To do: Somewhere below, one line contains "398 55 45.42" and a later line contains "53 514 629.51". Output those two lines and everything between them exactly, and nothing else.

# # # # # # #

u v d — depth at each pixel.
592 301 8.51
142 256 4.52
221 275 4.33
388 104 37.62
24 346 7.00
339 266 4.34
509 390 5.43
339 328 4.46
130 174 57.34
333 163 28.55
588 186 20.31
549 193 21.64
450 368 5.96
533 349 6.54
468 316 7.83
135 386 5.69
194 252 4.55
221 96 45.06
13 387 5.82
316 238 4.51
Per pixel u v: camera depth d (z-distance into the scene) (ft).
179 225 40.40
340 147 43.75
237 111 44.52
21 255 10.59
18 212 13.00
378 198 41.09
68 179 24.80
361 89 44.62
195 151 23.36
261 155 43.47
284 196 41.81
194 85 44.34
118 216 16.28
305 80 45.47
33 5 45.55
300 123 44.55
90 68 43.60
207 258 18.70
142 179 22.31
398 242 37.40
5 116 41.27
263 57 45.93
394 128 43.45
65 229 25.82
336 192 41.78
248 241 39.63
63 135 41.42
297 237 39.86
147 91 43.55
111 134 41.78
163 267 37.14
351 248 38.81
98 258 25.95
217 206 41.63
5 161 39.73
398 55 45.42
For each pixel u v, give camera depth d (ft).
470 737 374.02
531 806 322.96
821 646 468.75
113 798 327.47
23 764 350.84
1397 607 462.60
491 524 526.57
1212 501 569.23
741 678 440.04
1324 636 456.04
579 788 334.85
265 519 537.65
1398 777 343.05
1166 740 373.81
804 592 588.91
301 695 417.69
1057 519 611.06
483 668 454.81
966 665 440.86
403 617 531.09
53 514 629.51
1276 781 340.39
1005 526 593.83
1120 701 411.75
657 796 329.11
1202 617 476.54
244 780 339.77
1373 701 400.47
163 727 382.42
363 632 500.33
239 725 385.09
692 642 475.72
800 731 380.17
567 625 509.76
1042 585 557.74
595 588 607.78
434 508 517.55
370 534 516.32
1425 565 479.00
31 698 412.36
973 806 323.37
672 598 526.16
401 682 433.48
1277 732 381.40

# # # # # # #

Response to this task:
398 55 45.42
For each pixel u v, give camera depth d (ft).
470 737 374.02
531 806 322.96
821 646 468.75
113 798 327.47
23 764 350.84
1397 607 462.60
491 524 526.57
1212 501 569.23
741 678 440.04
1324 636 456.04
579 788 334.85
265 519 537.65
1398 777 343.05
1166 740 373.81
804 592 588.91
301 695 417.69
1057 519 611.06
483 668 454.81
966 665 440.86
403 617 531.09
53 514 629.51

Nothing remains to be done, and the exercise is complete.